Le 24 juin sort en salles « Blue Heron », un drame réalisé par Sophy Romvari, avec Eylul Guven, Amy Zimmer et Iringó Retí. Ce long-métrage canado-hongrois de 1h30 raconte l'histoire d'une famille nombreuse qui emménage un été dans les années 1990 sur l'île de Vancouver, écrin de verdure et de sérénité. Le grand frère, Jeremy, 17 ans, interprété par Edik Beddoes, trouble l'atmosphère : mythomane, violent, voleur, foncièrement insondable.
Un adolescent « psychiquement indéfinissable »
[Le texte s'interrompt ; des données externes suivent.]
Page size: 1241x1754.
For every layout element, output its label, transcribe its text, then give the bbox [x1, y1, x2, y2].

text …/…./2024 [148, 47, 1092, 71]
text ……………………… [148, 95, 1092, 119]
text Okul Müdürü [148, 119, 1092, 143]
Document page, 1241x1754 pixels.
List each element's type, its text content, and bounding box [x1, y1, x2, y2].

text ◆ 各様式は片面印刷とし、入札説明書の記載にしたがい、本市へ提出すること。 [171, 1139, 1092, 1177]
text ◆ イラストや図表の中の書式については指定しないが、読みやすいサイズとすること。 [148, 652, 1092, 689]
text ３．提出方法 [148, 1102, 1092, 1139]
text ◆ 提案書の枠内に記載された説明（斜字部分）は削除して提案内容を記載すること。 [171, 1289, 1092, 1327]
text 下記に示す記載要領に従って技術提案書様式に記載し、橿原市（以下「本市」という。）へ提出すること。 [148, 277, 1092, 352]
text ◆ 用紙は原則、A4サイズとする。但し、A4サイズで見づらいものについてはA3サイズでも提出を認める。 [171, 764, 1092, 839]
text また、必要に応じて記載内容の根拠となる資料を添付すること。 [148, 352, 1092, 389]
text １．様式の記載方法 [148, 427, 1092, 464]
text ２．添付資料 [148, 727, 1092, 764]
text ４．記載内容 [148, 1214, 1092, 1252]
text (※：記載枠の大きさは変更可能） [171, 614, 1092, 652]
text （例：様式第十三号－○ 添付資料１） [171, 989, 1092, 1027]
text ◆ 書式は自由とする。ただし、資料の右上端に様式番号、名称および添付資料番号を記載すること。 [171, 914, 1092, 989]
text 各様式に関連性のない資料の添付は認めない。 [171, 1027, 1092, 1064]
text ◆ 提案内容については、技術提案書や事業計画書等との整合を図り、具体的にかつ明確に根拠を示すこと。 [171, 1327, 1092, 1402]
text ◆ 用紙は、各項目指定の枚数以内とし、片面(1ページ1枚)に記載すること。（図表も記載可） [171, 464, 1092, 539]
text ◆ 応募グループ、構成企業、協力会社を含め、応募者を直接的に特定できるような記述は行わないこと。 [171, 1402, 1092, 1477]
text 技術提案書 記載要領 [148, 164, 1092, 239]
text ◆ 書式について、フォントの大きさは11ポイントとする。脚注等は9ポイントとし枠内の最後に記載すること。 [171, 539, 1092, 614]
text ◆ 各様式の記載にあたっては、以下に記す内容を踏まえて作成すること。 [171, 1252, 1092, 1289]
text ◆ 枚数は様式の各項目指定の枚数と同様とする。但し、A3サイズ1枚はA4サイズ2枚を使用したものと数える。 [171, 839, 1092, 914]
Les médecins le décrivent comme « psychiquement indéfinissable », inapte à trouver sa place dans le foyer selon les services sociaux, laissant ses parents médusés. Le film ambitionne, par un entrelacs de flash-back, de reconstituer le souvenir de ce « petit bloc d'étrangeté » comme on tente de se souvenir d'un rêve, mêlant images brutes, tâtonnements et incantations.
L'influence de « Tree of Life »
« Blue Heron » évoque l'esprit du « Tree of Life » de Terrence Malick, sans les digressions métaphysiques ni l'ampleur vertigineuse, mais avec ce même désir de rendre vie et matière à un être désagrégé par l'oubli. La critique de Guillaume Loison souligne cette parenté stylistique, attribuant au film une note de trois étoiles sur cinq.
Une réalisation sensible
Sophy Romvari, réalisatrice canadienne, livre ici une œuvre intime qui explore les failles d'une famille confrontée à l'indicible. Le récit fragmenté, porté par une photographie soignée, cherche à capter l'essence d'un adolescent rebelle dont la complexité échappe à toute définition.